> EXERCISE BRIEF: In the entries that follow, find every line containing "SQUARE" and copy it.

------ DATA RECORDS

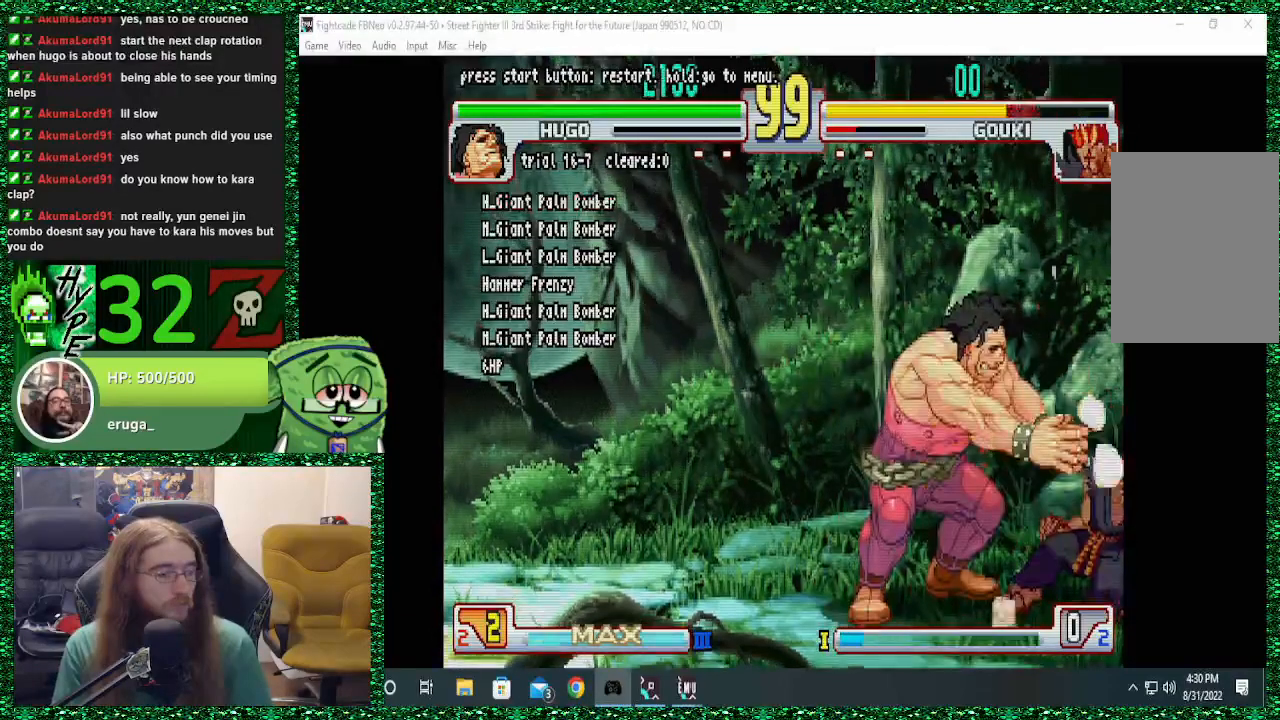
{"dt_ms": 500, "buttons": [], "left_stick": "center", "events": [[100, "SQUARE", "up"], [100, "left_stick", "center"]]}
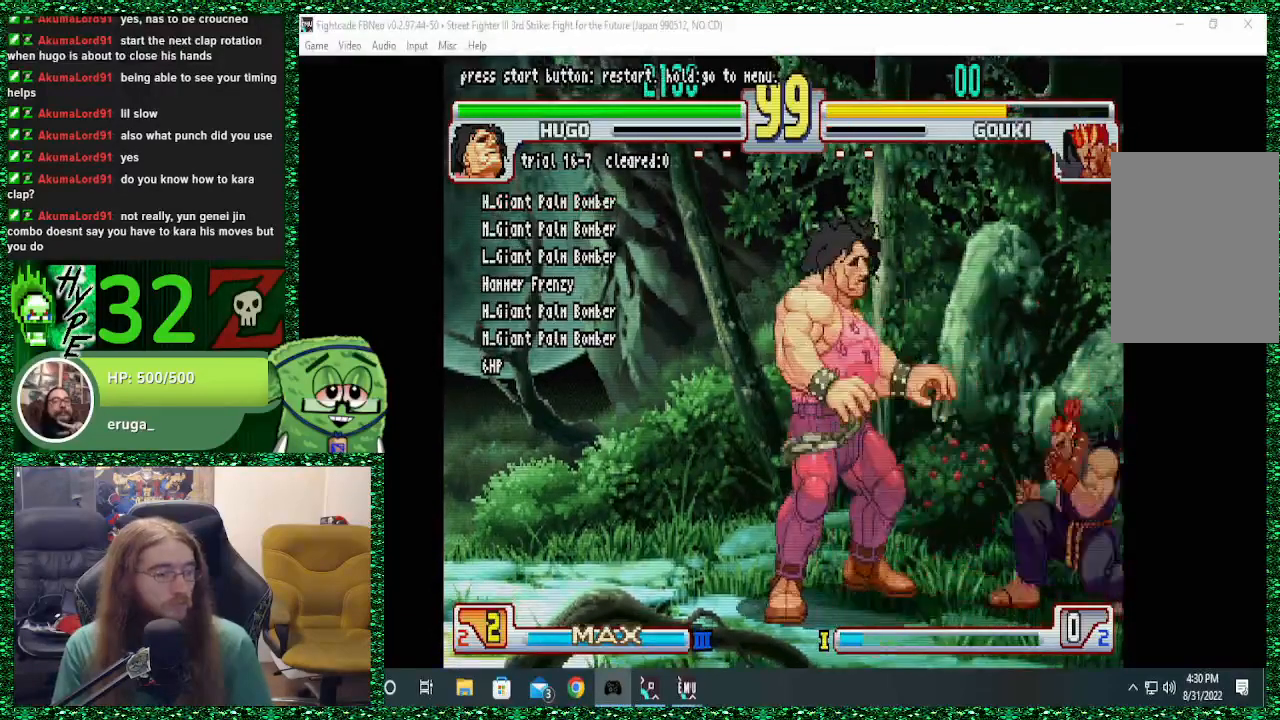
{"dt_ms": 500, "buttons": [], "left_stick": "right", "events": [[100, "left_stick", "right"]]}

------------
------ DATA RECORDS

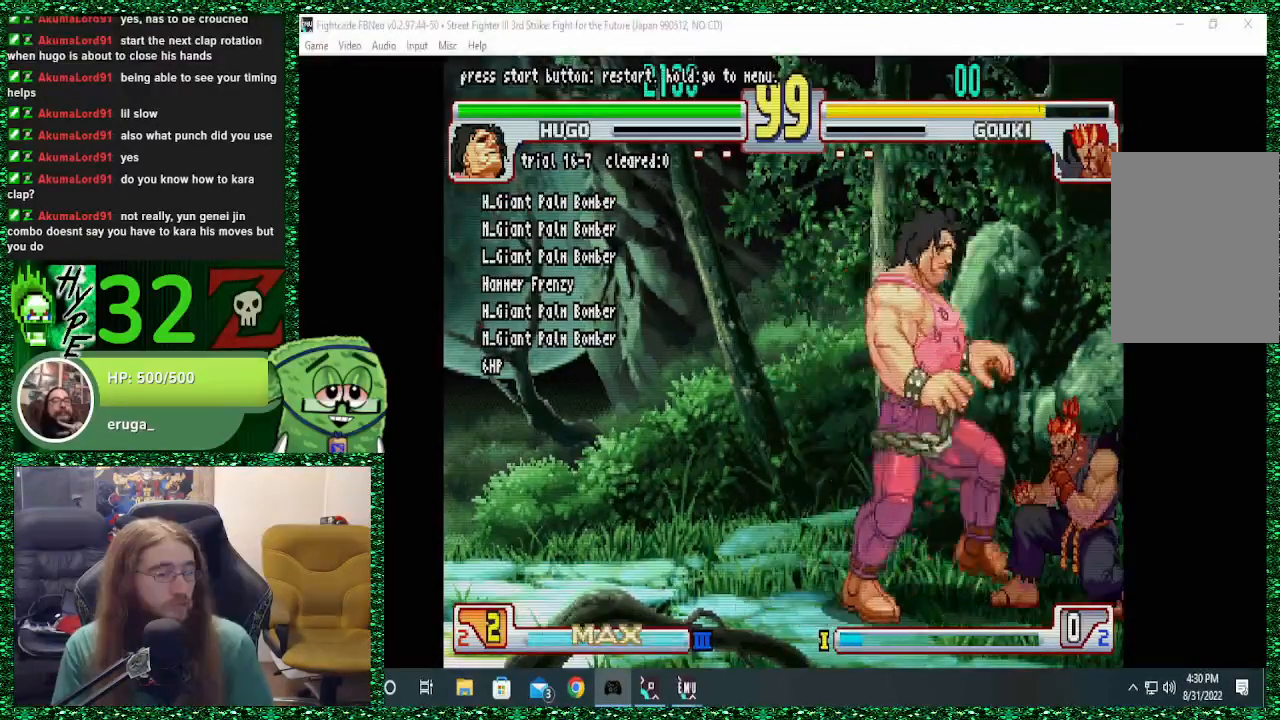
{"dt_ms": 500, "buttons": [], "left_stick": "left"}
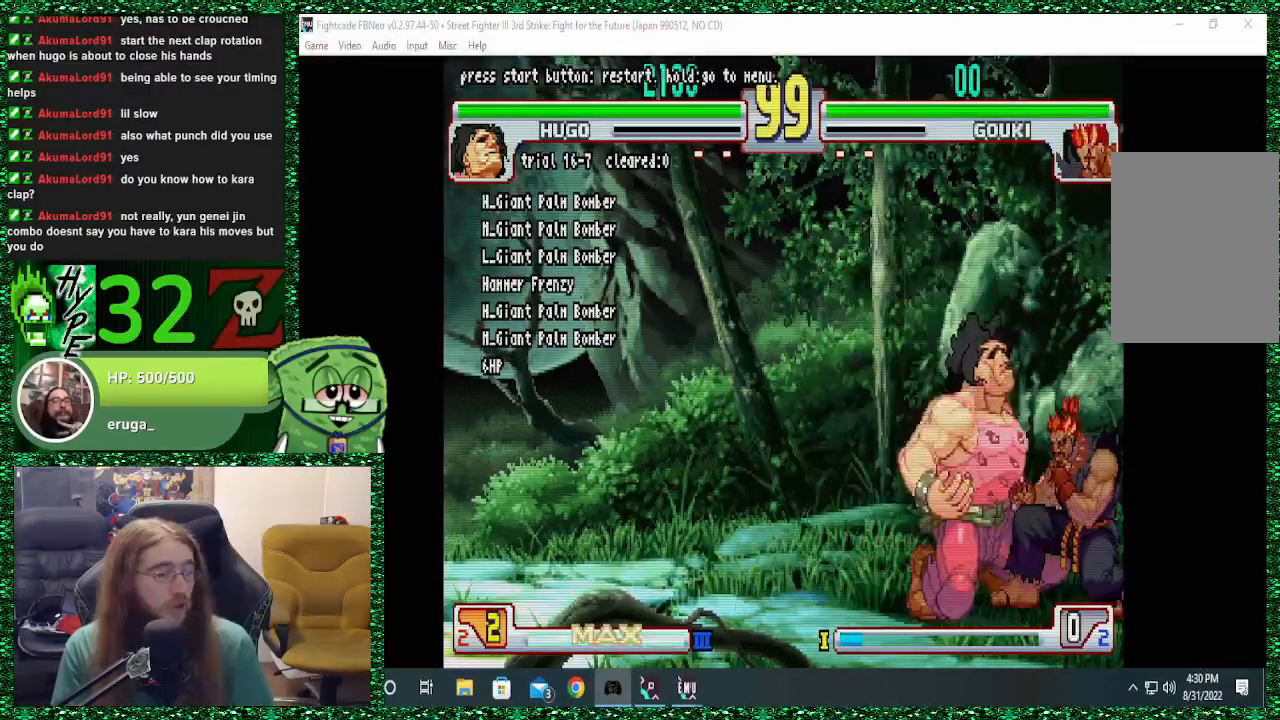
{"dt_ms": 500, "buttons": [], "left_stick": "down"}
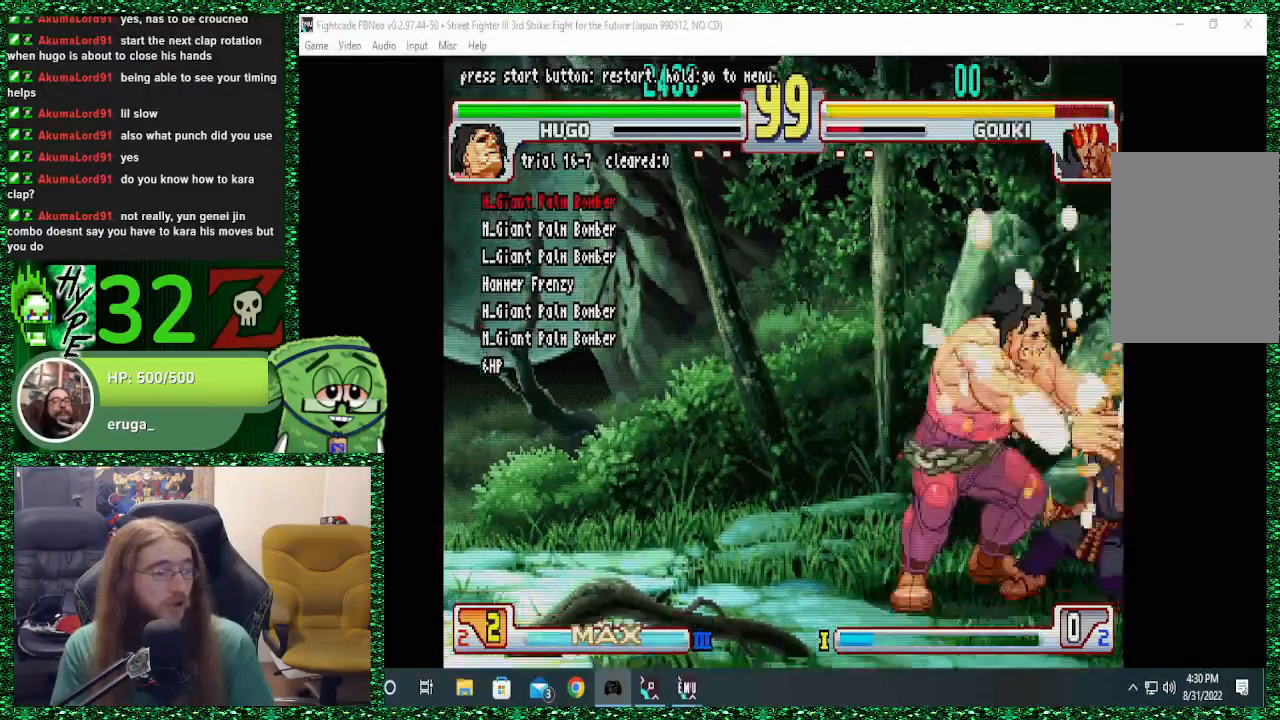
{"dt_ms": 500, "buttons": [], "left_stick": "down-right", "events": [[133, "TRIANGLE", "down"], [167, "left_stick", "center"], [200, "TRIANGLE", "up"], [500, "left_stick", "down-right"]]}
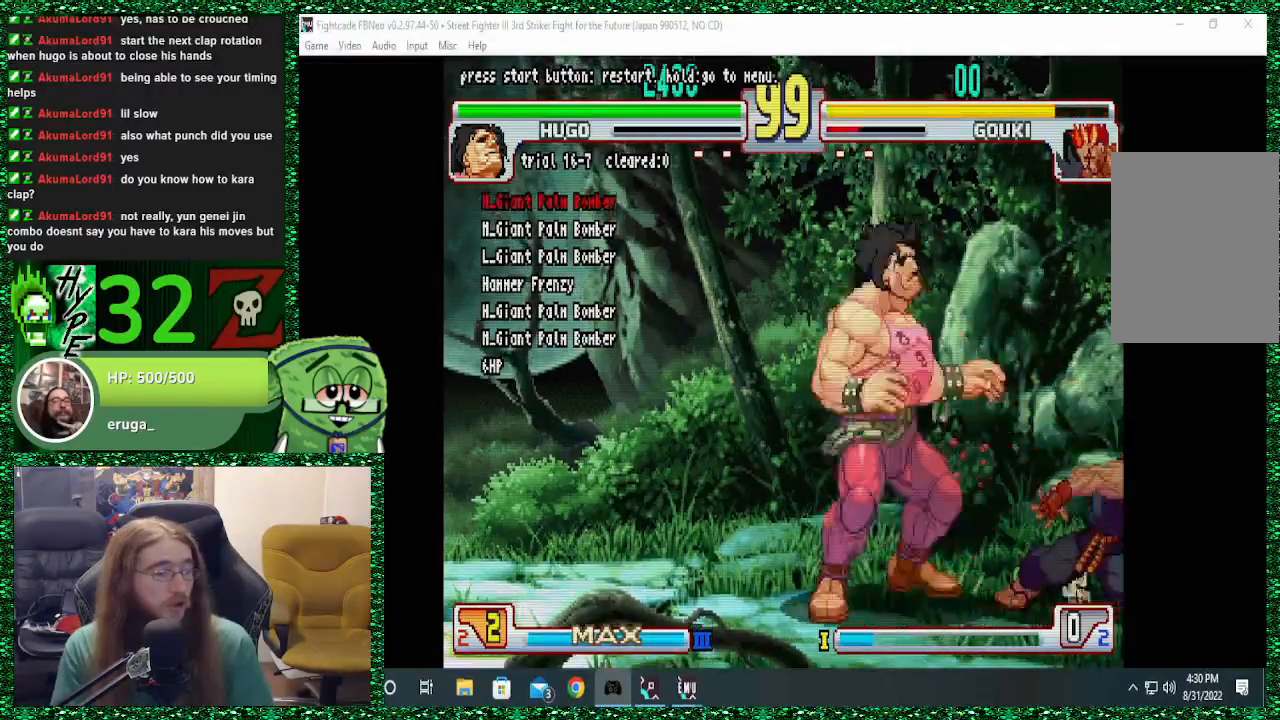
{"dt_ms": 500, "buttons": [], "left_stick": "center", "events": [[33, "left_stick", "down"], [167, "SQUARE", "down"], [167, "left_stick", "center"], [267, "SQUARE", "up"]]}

------------
------ DATA RECORDS

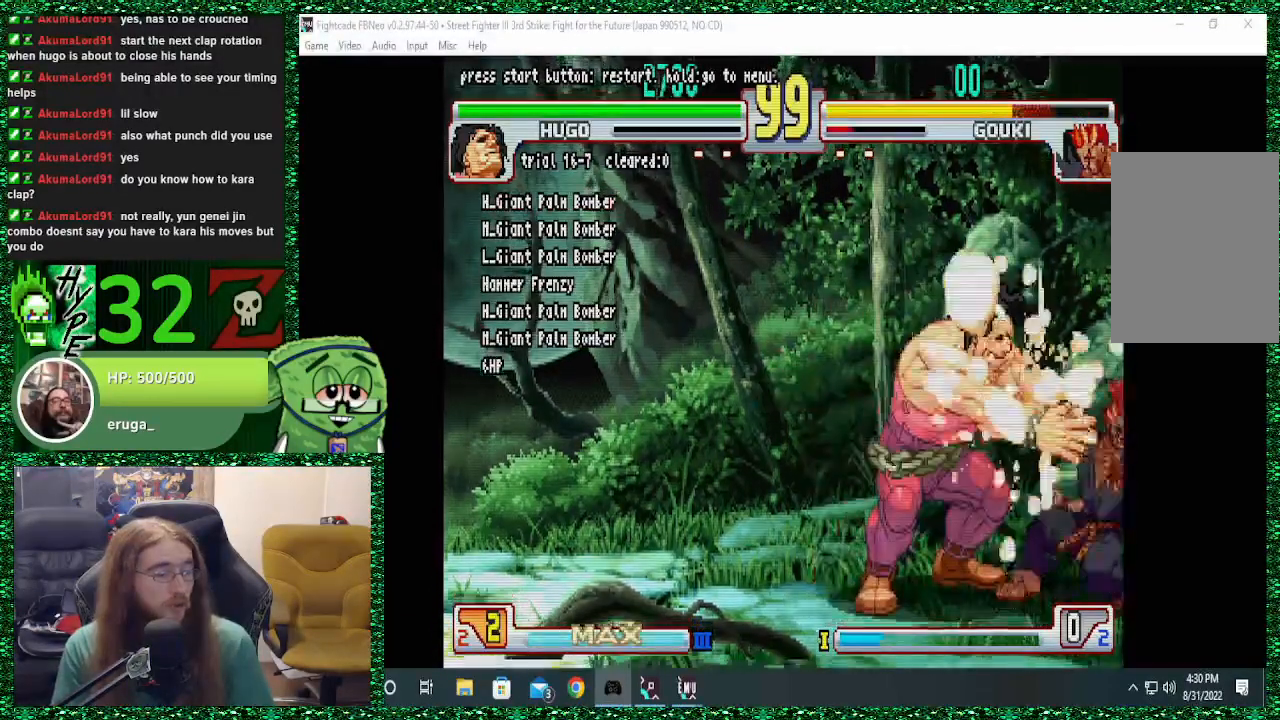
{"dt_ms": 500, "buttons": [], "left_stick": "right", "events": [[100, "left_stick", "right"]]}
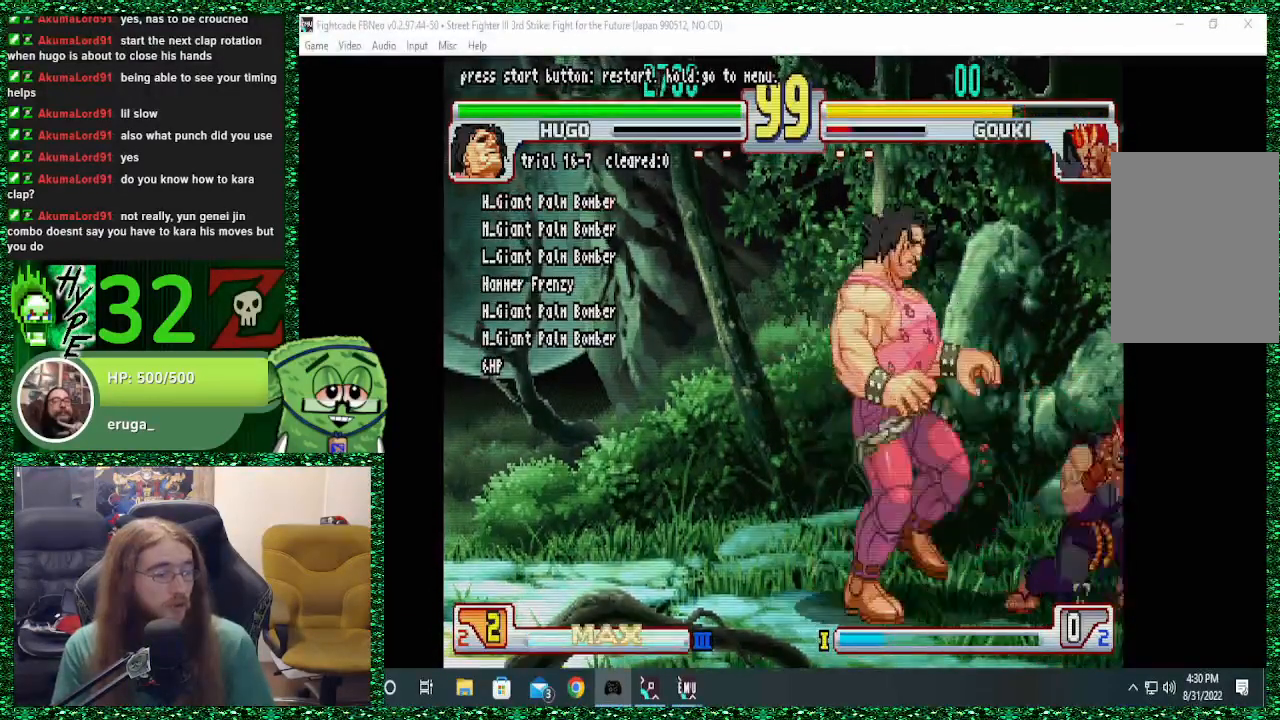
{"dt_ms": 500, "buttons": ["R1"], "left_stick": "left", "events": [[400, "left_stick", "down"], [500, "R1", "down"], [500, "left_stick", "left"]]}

------------

> REPLY:
{"dt_ms": 500, "buttons": [], "left_stick": "center", "events": [[100, "SQUARE", "up"], [100, "left_stick", "center"]]}
{"dt_ms": 500, "buttons": [], "left_stick": "center", "events": [[33, "left_stick", "down"], [167, "SQUARE", "down"], [167, "left_stick", "center"], [267, "SQUARE", "up"]]}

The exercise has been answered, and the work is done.